▶ Aim of the task: Give back all of the data exactly as it appears here.

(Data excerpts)
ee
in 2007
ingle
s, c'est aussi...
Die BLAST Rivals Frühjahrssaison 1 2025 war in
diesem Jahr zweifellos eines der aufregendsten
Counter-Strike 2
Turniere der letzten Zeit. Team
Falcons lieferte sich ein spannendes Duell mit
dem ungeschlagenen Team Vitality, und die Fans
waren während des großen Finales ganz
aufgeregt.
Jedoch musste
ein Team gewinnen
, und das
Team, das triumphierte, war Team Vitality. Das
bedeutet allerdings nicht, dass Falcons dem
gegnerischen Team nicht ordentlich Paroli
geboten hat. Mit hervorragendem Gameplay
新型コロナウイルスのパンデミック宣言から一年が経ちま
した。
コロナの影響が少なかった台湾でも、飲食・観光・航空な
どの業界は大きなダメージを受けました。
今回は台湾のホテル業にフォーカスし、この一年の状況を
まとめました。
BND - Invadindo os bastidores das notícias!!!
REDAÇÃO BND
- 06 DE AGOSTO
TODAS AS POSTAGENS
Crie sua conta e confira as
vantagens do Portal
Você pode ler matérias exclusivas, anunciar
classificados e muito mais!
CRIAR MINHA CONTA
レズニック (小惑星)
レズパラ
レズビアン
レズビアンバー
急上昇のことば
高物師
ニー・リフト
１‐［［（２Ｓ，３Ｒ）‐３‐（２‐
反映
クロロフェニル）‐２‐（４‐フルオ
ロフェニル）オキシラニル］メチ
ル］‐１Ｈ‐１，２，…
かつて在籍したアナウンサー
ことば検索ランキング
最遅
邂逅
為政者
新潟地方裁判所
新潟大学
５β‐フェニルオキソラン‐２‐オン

▶ Worked solution:
ee
in 2007
ingle
s, c'est aussi...
Die BLAST Rivals Frühjahrssaison 1 2025 war in
diesem Jahr zweifellos eines der aufregendsten
Counter-Strike 2
Turniere der letzten Zeit. Team
Falcons lieferte sich ein spannendes Duell mit
dem ungeschlagenen Team Vitality, und die Fans
waren während des großen Finales ganz
aufgeregt.
Jedoch musste
ein Team gewinnen
, und das
Team, das triumphierte, war Team Vitality. Das
bedeutet allerdings nicht, dass Falcons dem
gegnerischen Team nicht ordentlich Paroli
geboten hat. Mit hervorragendem Gameplay
新型コロナウイルスのパンデミック宣言から一年が経ちま
した。
コロナの影響が少なかった台湾でも、飲食・観光・航空な
どの業界は大きなダメージを受けました。
今回は台湾のホテル業にフォーカスし、この一年の状況を
まとめました。
BND - Invadindo os bastidores das notícias!!!
REDAÇÃO BND
- 06 DE AGOSTO
TODAS AS POSTAGENS
Crie sua conta e confira as
vantagens do Portal
Você pode ler matérias exclusivas, anunciar
classificados e muito mais!
CRIAR MINHA CONTA
レズニック (小惑星)
レズパラ
レズビアン
レズビアンバー
急上昇のことば
高物師
ニー・リフト
１‐［［（２Ｓ，３Ｒ）‐３‐（２‐
反映
クロロフェニル）‐２‐（４‐フルオ
ロフェニル）オキシラニル］メチ
ル］‐１Ｈ‐１，２，…
かつて在籍したアナウンサー
ことば検索ランキング
最遅
邂逅
為政者
新潟地方裁判所
新潟大学
５β‐フェニルオキソラン‐２‐オン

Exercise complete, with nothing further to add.